The Tribune, headed up by Evan Smith, the former editor of the Texas Monthly, has raised $3.7 million, some from an Austin venture capitalist, some from the Houston Endowment and some from the John S. and James L. Knight Foundation. It also solicits readers (gently) for private donations, and says it will not accept advertising — though it will have “premium content.”
In their “About Us” section, the Tribune posts the following question: “Should I read you instead of my local paper?” Here’s their reply:
No, you should read us in addition to your local paper. We’ve always believed it’s both/and, not either/or. The reason we started the Trib is not because your local paper doesn’t believe in journalism in the public interest. It does, and it produces as much as it can. But in this severely depressed economy, human and financial resources are not as plentiful as they once were. So papers have had to make hard choices. In the end, most of them have eliminated people and pages, and as a result, coverage of policy and politics has been cut way back. This has created a substantive void. You can’t solve big problems if you don’t know about them, and you can’t know about them unless someone tees them up.

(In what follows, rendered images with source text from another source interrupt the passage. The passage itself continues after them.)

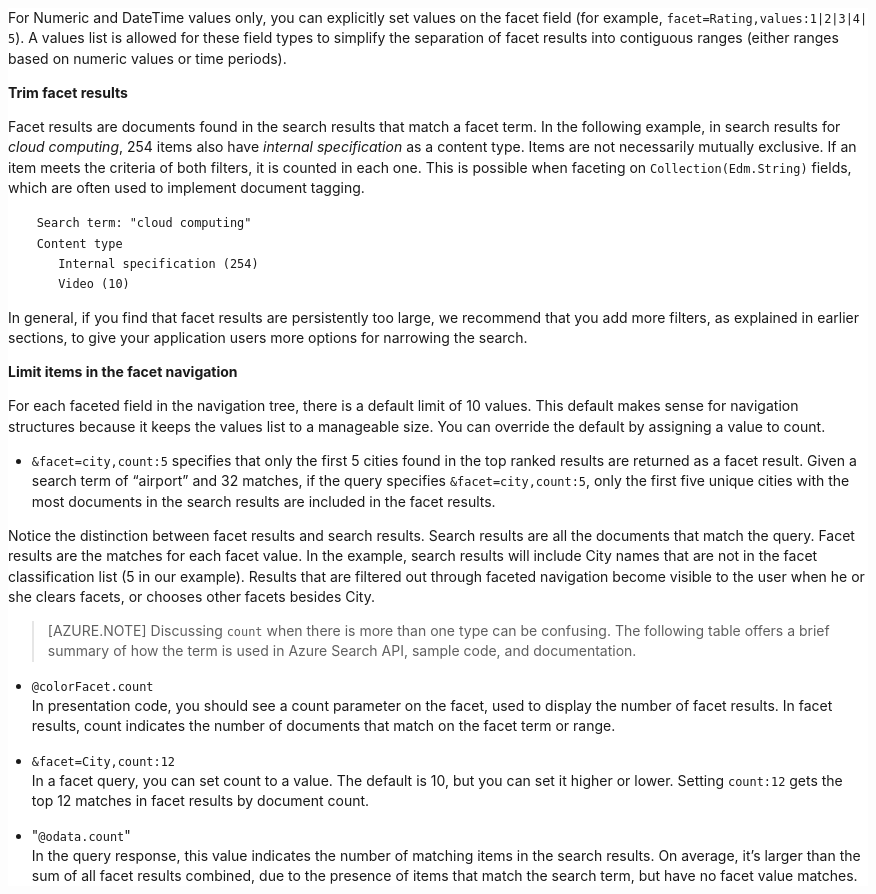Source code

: For Numeric and DateTime values only, you can explicitly set values on the facet field (for example, 
`facet=Rating,values:1|2|3|4|5`). A values list is allowed for these field types to simplify the separation of facet results into contiguous ranges (either ranges based on numeric values or time periods). 

**Trim facet results**

Facet results are documents found in the search results that match a facet term. In the following example, in search results for *cloud computing*, 254 items also have *internal specification* as a content type. Items are not necessarily mutually exclusive. If an item meets the criteria of both filters, it is counted in each one. This is possible when faceting on `Collection(Edm.String)` fields, which are often used to implement document tagging.

        Search term: "cloud computing"
        Content type
           Internal specification (254)
           Video (10) 

In general, if you find that facet results are persistently too large, we recommend that you add more filters, as explained in earlier sections, to give your application users more options for narrowing the search.

**Limit items in the facet navigation**

For each faceted field in the navigation tree, there is a default limit of 10 values. This default makes sense for navigation structures because it keeps the values list to a manageable size. You can override the default by assigning a value to count.

- `&facet=city,count:5` specifies that only the first 5 cities found in the top ranked results are returned as a facet result. Given a search term of “airport” and 32 matches, if the query specifies `&facet=city,count:5`, only the first five unique cities with the most documents in the search results are included in the facet results.

Notice the distinction between facet results and search results. Search results are all the documents that match the query. Facet results are the matches for each facet value. In the example, search results will include City names that are not in the facet classification list (5 in our example). Results that are filtered out through faceted navigation become visible to the user when he or she clears facets, or chooses other facets besides City. 

> [AZURE.NOTE] Discussing `count` when there is more than one type can be confusing. The following table offers a brief summary of how the term is used in Azure Search API, sample code, and documentation. 

- `@colorFacet.count`<br/>
In presentation code, you should see a count parameter on the facet, used to display the number of facet results. In facet results, count indicates the number of documents that match on the facet term or range.

- `&facet=City,count:12`<br/>
In a facet query, you can set count to a value.  The default is 10, but you can set it higher or lower. Setting `count:12` gets the top 12 matches in facet results by document count.

- "`@odata.count`"<br/>
In the query response, this value indicates the number of matching items in the search results. On average, it’s larger than the sum of all facet results combined, due to the presence of items that match the search term, but have no facet value matches.


[How to build it]: #howtobuildit
[Build the presentation layer]: #presentationlayer
[Build the index]: #buildindex
[Check for data quality]: #checkdata
[Build the query]: #buildquery
[Tips on how to control faceted navigation]: #tips
[Faceted navigation based on range values]: #rangefacets
[Faceted navigation based on GeoPoints]: #geofacets
[Try it out]: #tryitout
[1]: ./media/search-faceted-navigation/Facet-1-slide.PNG
[2]: ./media/search-faceted-navigation/Facet-2-CSHTML.PNG
[3]: ./media/search-faceted-navigation/Facet-3-schema.PNG
[4]: ./media/search-faceted-navigation/Facet-4-SearchMethod.PNG
[5]: ./media/search-faceted-navigation/Facet-5-Prices.PNG
[6]: ./media/search-faceted-navigation/Facet-6-buildfilter.PNG
[7]: ./media/search-faceted-navigation/Facet-7-appstart.png
[8]: ./media/search-faceted-navigation/Facet-8-appbike.png
[9]: ./media/search-faceted-navigation/Facet-9-appbikefaceted.png
[10]: ./media/search-faceted-navigation/Facet-10-appTitle.png
[Designing for Faceted Search]: http://www.uie.com/articles/faceted_search/
[Design Patterns: Faceted Navigation]: http://alistapart.com/article/design-patterns-faceted-navigation
[Create your first application]: search-create-first-solution.md
[OData expression syntax (Azure Search)]: http://msdn.microsoft.com/library/azure/dn798921.aspx
[Create a geospatial search application in Azure Search]: search-create-geospatial.md
[Azure Search Adventure Works Demo]: https://azuresearchadventureworksdemo.codeplex.com/
[http://www.odata.org/documentation/odata-version-2-0/overview/]: http://www.odata.org/documentation/odata-version-2-0/overview/ 
[Faceting on Azure Search forum post]: ../faceting-on-azure-search.md?forum=azuresearch
[Search Documents (Azure Search API)]: http://msdn.microsoft.com/library/azure/dn798927.aspx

This is refreshing. The folks at the Tribune seem to be positioning their paper less as a competitor to Texas’s other media outlets and more as a proponent of the idea that any news is good news. Of course, journalists are naturally competitive — don’t think anyone at the Trib is going to be thrilled if a story gets scooped by the Dallas Morning News. Still, there is definitely, absolutely room for more coverage from the Tribune: Houston has just one daily newspaper and one alternative weekly — a media system astonishingly small for a city of Houston’s size. Furthermore, as John Thornton, the Austin venture capitalist who supports the paper, pointed out, “This is Texas, a place where people care a lot about their identity and their state. It’s a great place to try this.”
I’ve lived in Texas and worked in the media there, and I agree with this final sentiment. Also, since Next American City is a nonprofit and relies on a similar financing structure to the Tribune’s, we’re excited to see what comes of the Tribune — and get a more multifaceted look at Texas’s cities.